Remix.run Logo
Lerc 2 hours ago

It should be trained to answer when it knows the answer, and to state that it does not know the answer when it does not. They might already have a very good understanding of not knowing internally, but are just not trained to express that.

This is not a problem in the ability of the system, it is a problem of how to construct training for such a task.

To provide training examples where it answers it does not know the answer only when it does not know the answer. You need training examples where it says it doesn't know when it does not contain that knowledge, but it provides an answer when it does know the answer.

To create such an example, you need to know in advance what the model knows and what the model does not know. You can't just have a database of facts that it knows, because you also need to count things that it can readily infer.

Any model that can reliably give the sum of any two 10 digit integers should be able to answer so. You can't list every possible number that a model knows how to add. That is just the tiniest subset of the task you would have to do because you have to determine every inferrable fact, not just integers. Adding to the problem is that training on questions like this can add to the knowledge base to the model either from the question itself or by inductively figuring out the answer based upon the combination of the question and the fact that it was not expected to know the answer.

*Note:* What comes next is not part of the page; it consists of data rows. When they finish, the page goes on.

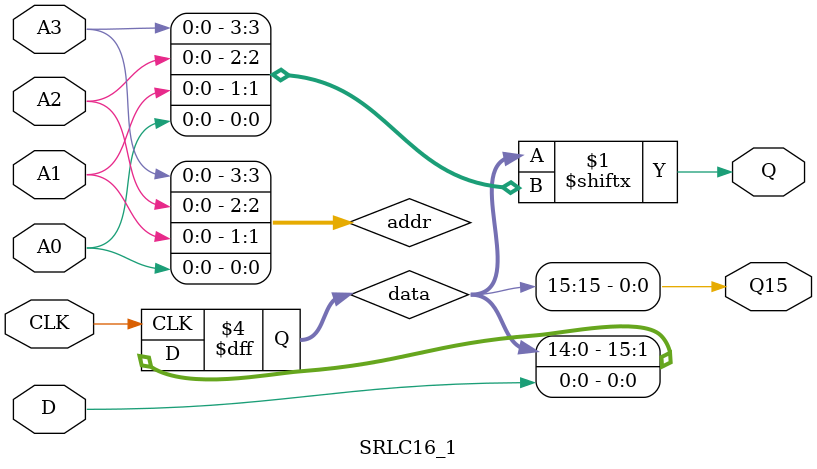
<source format=v>

/*

FUNCTION	: 16 bit Shift Register LUT with Carry Negative_edge Clock and Clock Enable

*/

//`celldefine
`timescale  100 ps / 10 ps

module SRLC16_1 (Q, Q15, A0, A1, A2, A3, CLK, D);

    parameter INIT = 16'h0000;

    output Q, Q15;

    input  A0, A1, A2, A3, CLK, D;

    reg  [5:0]  count;
    reg  [15:0] data;
    wire [3:0]  addr;
    wire	clk_;
    wire	q_int;

    buf b_a3 (addr[3], A3);
    buf b_a2 (addr[2], A2);
    buf b_a1 (addr[1], A1);
    buf b_a0 (addr[0], A0);

    assign Q = data[addr];
    assign Q15 = data[15];

    not i_c (clk_, CLK);

// synopsys translate_off
    initial begin
	for (count = 0; count < 16; count = count + 1)
	    data[count] <= INIT[count];
    end
// synopsys translate_on

    always @(posedge clk_) begin
	{data[15:0]} <= {data[14:0], D};
    end

endmodule

</source>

A completely different training system would have to be implemented. There is research on categorising patterns of activations that can determine a form of 'mental state' of a model. A dynamic training approach where the answer that the model is expected-to-give/rewarded-for-giving is partially dependent on the models own state could be achieved through this mechanism.

bluefirebrand 41 minutes ago | parent [-]

> It should be trained to answer when it knows the answer, and to state that it does not know the answer when it does not

Do LLMs even have any kind of internal model of what they know or don't know? My understanding is that they don't.